▶ **SHORT PROBLEM**
Reproduce, word for word, everything in the data below from its first line down to and including the line that reads "genus: Plantago".

** START DATA LINES **

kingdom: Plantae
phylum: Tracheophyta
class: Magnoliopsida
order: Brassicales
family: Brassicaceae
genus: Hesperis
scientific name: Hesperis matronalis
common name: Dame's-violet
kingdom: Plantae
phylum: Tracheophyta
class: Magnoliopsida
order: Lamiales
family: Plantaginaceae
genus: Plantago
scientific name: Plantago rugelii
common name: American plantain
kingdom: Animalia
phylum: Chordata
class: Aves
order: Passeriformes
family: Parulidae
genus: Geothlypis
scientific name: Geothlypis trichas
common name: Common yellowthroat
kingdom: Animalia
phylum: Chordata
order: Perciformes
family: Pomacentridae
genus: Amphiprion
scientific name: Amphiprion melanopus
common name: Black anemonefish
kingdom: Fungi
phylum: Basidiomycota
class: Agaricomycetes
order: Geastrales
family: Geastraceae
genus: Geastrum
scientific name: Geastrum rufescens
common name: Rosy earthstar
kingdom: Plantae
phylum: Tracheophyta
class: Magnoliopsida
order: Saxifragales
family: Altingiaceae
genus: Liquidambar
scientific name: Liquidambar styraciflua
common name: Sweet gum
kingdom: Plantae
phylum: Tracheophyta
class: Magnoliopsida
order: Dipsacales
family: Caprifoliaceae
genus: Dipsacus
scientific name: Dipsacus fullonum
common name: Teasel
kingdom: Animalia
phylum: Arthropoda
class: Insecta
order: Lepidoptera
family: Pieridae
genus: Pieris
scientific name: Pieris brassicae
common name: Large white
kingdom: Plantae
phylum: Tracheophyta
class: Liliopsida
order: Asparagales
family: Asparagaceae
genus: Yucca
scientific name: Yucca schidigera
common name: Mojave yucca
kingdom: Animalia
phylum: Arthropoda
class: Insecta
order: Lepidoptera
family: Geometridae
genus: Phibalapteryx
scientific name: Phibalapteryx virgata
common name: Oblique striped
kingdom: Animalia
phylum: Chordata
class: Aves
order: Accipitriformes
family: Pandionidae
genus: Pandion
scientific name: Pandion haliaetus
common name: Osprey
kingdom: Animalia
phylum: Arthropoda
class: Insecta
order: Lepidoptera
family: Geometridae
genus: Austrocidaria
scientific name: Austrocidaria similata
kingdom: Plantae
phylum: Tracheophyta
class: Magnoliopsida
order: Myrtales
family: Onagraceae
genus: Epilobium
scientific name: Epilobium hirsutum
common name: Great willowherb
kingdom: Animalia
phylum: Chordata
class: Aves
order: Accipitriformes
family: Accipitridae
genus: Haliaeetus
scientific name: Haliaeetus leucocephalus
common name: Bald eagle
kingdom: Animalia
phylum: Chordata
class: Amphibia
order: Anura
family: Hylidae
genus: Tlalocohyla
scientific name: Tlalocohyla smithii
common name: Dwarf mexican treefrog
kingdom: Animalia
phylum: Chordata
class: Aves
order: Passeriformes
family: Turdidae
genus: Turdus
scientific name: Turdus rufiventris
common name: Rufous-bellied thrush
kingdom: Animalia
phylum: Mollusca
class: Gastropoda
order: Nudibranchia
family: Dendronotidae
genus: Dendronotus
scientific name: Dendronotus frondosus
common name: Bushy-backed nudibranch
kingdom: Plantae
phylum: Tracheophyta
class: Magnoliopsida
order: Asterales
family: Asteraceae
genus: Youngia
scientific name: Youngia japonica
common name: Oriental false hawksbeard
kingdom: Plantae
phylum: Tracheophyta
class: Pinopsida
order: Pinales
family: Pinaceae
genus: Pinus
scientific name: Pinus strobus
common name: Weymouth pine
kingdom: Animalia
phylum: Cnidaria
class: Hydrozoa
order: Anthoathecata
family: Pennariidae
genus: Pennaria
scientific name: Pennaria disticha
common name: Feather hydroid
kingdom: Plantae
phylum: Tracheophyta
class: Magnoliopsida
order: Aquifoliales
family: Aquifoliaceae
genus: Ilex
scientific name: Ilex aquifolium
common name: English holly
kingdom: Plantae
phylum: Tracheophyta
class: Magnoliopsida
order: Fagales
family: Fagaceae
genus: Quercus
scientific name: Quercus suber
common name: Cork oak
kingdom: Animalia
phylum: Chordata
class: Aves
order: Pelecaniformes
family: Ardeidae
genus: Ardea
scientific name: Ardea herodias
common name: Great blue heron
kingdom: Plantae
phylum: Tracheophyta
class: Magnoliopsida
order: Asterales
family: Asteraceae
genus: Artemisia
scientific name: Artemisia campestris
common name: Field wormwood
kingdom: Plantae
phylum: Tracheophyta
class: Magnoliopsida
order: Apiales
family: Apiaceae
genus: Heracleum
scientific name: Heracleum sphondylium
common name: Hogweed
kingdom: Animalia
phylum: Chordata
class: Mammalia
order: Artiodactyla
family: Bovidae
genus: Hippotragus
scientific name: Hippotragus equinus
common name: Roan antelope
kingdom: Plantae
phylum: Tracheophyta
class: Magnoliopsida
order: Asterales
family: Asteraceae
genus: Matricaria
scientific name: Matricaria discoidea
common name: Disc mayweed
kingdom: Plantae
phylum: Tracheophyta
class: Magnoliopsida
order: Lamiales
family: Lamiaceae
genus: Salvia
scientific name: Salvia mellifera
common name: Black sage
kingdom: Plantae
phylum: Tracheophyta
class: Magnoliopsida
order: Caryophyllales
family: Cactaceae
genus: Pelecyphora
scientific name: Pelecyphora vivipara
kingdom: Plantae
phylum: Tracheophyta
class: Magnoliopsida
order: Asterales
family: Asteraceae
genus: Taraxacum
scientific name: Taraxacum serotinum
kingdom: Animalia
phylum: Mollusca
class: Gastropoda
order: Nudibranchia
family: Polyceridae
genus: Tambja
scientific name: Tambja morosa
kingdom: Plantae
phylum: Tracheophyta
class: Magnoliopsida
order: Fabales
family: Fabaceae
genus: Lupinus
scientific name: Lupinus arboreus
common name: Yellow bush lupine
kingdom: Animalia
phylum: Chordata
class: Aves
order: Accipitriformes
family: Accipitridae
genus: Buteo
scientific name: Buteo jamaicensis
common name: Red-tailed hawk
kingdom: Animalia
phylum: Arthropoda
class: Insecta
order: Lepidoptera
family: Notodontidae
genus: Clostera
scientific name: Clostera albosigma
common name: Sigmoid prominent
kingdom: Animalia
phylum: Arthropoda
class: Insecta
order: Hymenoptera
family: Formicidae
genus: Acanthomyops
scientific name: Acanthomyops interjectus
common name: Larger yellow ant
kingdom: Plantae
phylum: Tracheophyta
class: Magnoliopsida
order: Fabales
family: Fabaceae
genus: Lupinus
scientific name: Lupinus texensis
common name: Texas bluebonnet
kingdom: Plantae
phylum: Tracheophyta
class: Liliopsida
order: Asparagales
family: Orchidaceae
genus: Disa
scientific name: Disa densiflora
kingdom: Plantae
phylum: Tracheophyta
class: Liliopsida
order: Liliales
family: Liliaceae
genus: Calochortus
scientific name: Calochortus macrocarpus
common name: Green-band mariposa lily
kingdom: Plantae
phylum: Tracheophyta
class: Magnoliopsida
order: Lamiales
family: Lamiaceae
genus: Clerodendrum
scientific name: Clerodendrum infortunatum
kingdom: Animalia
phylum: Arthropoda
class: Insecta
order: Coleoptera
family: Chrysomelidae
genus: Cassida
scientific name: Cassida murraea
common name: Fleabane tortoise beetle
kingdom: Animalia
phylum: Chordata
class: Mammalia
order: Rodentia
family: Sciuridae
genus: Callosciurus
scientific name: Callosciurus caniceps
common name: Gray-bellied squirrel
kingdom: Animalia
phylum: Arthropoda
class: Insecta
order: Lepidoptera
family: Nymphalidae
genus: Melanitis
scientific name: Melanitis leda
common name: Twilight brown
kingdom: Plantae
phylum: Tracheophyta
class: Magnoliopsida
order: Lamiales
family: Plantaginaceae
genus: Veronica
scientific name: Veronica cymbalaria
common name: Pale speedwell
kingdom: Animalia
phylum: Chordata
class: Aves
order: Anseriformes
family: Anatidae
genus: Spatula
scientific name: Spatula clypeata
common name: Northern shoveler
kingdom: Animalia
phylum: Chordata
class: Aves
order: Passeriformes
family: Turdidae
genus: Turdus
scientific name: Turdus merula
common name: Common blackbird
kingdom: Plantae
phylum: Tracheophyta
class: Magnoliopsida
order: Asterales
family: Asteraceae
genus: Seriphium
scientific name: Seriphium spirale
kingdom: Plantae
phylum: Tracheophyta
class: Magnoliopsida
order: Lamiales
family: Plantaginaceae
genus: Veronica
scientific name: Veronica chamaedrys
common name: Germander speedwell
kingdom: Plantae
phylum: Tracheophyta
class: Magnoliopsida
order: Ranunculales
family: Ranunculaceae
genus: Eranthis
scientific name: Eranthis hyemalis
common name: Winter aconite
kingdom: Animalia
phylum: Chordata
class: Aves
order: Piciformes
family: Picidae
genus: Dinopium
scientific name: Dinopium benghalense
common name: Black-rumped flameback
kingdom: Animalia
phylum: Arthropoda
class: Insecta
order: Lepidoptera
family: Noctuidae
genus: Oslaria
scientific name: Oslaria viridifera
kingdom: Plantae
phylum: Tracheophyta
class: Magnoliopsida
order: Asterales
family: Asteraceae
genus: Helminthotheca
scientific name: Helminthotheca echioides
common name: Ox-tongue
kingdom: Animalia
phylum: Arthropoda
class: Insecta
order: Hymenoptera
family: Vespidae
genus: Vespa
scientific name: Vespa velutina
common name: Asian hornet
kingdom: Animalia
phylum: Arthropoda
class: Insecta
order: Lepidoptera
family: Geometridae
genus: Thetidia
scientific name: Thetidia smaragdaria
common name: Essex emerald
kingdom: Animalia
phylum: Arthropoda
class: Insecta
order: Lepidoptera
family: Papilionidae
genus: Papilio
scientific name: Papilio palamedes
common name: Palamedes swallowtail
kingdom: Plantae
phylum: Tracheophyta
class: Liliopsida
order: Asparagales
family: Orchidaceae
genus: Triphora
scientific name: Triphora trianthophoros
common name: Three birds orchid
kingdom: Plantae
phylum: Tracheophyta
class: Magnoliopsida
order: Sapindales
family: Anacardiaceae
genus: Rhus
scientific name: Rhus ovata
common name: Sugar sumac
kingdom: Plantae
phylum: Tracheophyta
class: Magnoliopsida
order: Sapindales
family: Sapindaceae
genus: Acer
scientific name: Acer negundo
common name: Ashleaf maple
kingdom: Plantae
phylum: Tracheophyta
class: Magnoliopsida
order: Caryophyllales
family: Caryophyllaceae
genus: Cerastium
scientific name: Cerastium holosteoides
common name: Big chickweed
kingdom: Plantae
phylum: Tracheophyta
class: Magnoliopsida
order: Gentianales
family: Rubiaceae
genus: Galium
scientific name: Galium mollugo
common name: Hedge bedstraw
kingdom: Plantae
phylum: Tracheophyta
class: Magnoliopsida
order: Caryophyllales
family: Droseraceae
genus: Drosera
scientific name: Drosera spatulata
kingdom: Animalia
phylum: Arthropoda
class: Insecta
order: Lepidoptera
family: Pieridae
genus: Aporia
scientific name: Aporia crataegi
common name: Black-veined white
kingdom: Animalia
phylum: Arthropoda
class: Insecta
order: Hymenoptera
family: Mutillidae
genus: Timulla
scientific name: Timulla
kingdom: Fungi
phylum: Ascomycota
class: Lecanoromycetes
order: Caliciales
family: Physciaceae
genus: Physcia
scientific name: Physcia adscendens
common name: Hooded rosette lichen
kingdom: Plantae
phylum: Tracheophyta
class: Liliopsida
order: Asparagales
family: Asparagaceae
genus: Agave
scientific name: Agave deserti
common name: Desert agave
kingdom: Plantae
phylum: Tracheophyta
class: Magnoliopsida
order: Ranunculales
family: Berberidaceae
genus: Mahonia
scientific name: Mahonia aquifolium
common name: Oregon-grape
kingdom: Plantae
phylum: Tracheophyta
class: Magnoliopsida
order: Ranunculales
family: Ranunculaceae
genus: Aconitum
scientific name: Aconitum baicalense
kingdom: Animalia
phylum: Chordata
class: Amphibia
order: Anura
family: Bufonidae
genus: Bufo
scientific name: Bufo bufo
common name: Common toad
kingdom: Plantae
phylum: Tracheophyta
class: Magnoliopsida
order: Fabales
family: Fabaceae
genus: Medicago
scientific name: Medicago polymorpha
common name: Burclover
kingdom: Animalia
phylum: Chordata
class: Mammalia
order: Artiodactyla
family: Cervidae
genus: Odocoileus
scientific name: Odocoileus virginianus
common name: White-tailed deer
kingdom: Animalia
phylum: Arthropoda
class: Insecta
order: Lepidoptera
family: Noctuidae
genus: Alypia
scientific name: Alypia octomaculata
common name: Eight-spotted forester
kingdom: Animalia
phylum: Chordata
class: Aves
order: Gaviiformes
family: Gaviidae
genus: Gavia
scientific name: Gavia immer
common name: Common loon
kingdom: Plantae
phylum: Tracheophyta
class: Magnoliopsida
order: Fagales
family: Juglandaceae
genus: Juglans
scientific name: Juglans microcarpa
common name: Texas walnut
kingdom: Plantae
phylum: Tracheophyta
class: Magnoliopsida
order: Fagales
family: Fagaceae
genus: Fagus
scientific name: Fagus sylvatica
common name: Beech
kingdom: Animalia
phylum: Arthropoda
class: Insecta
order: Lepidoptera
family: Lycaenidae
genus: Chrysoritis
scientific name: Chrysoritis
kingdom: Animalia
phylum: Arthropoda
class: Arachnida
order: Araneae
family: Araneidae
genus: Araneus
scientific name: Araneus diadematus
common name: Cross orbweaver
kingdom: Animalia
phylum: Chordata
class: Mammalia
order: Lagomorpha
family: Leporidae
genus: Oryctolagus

** END DATA LINES **

▶ **RESPONSE TO THIS TASK**
kingdom: Plantae
phylum: Tracheophyta
class: Magnoliopsida
order: Brassicales
family: Brassicaceae
genus: Hesperis
scientific name: Hesperis matronalis
common name: Dame's-violet
kingdom: Plantae
phylum: Tracheophyta
class: Magnoliopsida
order: Lamiales
family: Plantaginaceae
genus: Plantago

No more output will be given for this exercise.